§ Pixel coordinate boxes
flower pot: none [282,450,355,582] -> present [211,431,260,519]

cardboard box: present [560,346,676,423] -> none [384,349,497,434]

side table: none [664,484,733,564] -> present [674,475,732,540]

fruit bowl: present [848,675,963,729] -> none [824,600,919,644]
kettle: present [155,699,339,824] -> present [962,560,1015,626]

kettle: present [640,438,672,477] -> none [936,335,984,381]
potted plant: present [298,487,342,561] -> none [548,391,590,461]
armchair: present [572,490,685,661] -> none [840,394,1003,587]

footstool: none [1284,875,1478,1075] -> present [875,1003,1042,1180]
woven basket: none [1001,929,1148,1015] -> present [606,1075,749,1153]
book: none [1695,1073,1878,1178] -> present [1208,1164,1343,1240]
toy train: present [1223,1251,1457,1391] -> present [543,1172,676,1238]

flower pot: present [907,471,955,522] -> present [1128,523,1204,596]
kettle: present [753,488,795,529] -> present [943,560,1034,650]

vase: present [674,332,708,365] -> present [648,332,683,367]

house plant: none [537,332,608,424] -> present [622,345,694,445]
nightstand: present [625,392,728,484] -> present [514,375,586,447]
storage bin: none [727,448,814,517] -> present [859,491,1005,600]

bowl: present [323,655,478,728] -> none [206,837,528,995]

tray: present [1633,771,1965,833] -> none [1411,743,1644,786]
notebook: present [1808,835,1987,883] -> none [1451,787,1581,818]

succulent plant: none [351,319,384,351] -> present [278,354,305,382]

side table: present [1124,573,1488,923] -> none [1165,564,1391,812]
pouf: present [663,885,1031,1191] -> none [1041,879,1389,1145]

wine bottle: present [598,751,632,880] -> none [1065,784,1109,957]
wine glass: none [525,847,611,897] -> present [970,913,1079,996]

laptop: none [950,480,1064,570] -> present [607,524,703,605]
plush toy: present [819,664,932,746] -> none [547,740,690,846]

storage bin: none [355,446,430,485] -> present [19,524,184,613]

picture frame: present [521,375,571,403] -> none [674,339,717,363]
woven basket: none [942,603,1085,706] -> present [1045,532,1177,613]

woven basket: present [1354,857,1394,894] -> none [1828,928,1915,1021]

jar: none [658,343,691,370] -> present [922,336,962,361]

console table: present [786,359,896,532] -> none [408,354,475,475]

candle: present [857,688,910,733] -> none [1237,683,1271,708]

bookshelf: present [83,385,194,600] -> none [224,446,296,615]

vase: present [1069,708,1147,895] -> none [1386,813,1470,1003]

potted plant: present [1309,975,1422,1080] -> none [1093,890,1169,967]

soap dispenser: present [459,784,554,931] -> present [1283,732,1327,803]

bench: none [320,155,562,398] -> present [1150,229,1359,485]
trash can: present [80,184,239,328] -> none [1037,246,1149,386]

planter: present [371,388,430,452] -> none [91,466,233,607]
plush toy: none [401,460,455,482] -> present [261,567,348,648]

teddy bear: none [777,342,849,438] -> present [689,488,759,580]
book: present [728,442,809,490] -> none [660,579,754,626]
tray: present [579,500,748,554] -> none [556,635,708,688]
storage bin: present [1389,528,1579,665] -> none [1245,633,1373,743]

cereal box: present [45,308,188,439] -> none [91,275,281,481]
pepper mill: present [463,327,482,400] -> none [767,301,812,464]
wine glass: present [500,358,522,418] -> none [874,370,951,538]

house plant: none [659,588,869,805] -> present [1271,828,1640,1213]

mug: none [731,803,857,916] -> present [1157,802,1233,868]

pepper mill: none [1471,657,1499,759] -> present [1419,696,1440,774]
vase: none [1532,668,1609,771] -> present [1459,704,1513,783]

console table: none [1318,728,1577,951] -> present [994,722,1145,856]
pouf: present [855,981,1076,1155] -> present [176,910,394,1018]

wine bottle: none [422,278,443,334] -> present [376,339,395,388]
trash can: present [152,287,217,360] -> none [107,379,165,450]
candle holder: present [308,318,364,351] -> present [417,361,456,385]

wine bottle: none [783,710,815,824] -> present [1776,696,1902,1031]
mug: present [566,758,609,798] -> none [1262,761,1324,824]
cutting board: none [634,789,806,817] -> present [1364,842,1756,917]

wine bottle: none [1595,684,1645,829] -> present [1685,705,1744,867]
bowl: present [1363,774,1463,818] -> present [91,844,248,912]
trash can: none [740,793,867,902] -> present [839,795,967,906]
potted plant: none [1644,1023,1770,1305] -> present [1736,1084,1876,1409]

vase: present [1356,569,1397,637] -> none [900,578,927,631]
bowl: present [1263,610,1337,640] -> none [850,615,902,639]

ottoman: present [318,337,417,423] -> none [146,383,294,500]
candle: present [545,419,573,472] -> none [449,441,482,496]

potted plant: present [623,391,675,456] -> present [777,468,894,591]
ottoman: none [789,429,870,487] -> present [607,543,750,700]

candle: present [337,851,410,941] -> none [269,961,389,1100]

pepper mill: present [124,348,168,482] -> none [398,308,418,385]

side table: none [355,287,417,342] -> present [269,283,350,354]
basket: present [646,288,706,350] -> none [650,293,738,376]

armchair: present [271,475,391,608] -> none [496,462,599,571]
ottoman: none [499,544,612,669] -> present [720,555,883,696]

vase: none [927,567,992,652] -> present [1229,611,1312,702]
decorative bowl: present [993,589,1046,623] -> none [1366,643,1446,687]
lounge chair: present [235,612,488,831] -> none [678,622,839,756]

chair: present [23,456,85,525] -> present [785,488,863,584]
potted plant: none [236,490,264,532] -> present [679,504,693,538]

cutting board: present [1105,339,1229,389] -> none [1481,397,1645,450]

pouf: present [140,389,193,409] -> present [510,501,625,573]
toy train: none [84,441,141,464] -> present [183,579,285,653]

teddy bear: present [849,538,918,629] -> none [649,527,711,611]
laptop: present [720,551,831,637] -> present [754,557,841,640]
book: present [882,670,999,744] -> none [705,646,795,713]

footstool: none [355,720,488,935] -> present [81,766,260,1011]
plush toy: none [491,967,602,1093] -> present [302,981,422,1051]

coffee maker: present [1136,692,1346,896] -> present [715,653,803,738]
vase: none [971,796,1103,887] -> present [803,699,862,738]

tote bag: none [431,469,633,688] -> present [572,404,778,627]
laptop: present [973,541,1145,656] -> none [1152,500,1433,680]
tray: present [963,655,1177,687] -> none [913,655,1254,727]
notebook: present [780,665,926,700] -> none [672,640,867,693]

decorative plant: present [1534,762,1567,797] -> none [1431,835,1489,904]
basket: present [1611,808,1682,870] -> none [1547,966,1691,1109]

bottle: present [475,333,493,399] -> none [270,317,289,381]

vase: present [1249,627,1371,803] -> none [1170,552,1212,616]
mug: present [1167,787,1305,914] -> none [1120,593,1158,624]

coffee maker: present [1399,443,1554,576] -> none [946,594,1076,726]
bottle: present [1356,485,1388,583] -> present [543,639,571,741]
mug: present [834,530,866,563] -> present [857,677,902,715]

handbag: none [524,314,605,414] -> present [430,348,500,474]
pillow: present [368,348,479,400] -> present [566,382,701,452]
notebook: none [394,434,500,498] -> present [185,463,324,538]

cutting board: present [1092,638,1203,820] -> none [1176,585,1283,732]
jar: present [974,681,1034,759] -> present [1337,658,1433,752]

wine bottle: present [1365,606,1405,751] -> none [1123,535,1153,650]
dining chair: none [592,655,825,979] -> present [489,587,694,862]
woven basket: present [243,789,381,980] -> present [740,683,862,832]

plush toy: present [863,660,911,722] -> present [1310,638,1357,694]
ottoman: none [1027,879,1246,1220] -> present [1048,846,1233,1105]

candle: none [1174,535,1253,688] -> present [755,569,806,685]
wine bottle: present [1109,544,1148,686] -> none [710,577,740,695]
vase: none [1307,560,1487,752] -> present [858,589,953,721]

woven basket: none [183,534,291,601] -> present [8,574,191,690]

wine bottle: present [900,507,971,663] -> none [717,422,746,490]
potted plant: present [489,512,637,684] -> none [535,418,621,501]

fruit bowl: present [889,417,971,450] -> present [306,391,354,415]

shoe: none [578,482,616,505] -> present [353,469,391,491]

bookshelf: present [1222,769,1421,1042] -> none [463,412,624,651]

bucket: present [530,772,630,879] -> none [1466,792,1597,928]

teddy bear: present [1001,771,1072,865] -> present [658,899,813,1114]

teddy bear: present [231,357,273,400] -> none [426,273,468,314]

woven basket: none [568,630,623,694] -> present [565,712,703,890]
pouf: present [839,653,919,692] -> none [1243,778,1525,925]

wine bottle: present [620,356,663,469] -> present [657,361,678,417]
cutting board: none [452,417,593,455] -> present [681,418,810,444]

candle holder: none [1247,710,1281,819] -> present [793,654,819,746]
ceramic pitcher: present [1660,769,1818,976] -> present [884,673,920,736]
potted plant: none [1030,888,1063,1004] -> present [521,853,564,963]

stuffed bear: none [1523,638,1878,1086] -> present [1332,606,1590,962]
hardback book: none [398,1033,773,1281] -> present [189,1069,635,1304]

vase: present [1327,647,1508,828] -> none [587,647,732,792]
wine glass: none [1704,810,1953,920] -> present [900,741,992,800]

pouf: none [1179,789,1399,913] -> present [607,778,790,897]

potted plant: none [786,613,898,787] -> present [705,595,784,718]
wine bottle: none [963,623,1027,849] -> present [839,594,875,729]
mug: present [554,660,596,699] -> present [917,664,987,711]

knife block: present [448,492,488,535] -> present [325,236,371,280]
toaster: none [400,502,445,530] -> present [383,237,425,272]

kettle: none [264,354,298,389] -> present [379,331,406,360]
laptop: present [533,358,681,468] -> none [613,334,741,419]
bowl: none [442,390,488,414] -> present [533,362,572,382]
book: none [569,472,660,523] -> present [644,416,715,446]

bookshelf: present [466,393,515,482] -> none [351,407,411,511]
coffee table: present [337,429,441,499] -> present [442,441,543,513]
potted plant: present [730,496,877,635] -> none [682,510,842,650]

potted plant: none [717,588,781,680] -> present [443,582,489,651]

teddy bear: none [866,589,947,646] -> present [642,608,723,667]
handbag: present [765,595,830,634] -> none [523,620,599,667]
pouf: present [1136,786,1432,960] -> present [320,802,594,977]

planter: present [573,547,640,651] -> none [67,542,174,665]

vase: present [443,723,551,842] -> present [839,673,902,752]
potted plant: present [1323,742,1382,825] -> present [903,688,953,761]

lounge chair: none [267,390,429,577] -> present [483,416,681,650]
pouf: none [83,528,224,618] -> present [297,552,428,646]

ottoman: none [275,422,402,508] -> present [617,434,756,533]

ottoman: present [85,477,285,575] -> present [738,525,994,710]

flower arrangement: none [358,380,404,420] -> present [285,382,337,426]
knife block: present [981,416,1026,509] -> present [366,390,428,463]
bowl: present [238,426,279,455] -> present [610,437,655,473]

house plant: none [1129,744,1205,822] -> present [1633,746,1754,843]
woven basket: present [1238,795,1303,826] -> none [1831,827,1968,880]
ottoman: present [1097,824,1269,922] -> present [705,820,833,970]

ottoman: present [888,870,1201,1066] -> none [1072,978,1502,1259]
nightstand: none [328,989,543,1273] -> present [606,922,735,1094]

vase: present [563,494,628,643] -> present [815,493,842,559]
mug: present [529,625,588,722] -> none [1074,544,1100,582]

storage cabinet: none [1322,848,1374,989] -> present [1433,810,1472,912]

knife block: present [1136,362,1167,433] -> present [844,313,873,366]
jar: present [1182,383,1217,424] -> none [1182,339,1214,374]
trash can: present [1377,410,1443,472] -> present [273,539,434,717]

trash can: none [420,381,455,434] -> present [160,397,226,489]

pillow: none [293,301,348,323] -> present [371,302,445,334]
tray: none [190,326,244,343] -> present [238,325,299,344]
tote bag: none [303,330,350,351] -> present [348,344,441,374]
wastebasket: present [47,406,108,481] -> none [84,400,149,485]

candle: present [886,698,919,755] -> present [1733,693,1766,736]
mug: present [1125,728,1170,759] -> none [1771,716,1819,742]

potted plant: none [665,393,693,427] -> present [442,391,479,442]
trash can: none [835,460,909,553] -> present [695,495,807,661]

§ WHAT NEEDS TO BE DONE
Return all lines above that mention the word "decorative".

§ RESPONSE BOX
decorative bowl: present [993,589,1046,623] -> none [1366,643,1446,687]
decorative plant: present [1534,762,1567,797] -> none [1431,835,1489,904]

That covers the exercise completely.